**TASK ITEM:** Which lines in the listing below contain "región"? Copy each of them.
=======
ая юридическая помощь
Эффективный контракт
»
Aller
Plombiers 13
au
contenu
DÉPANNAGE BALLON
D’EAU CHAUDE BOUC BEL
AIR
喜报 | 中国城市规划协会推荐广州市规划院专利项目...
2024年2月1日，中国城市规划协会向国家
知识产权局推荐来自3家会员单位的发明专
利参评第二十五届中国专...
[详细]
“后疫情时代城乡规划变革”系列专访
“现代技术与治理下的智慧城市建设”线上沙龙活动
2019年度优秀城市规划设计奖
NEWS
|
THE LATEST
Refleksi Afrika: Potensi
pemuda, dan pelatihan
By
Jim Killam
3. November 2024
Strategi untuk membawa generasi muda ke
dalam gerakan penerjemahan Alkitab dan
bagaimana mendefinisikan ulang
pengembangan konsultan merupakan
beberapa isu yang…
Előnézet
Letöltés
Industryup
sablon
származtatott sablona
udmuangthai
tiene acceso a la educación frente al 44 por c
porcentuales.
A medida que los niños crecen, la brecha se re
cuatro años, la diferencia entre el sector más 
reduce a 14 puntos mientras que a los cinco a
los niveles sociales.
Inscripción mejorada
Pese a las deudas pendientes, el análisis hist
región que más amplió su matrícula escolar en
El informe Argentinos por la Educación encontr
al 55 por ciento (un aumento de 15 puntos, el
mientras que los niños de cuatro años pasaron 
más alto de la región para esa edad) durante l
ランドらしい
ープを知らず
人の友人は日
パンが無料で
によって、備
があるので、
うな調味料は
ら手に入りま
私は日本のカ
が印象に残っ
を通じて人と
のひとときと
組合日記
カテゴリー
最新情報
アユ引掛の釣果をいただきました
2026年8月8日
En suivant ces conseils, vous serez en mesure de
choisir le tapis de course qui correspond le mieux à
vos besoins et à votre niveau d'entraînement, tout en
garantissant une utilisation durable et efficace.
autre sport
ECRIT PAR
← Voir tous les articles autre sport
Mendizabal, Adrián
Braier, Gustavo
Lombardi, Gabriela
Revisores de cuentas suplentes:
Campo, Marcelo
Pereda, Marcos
=======
**RESPONSE BELOW:**
región que más amplió su matrícula escolar en
más alto de la región para esa edad) durante l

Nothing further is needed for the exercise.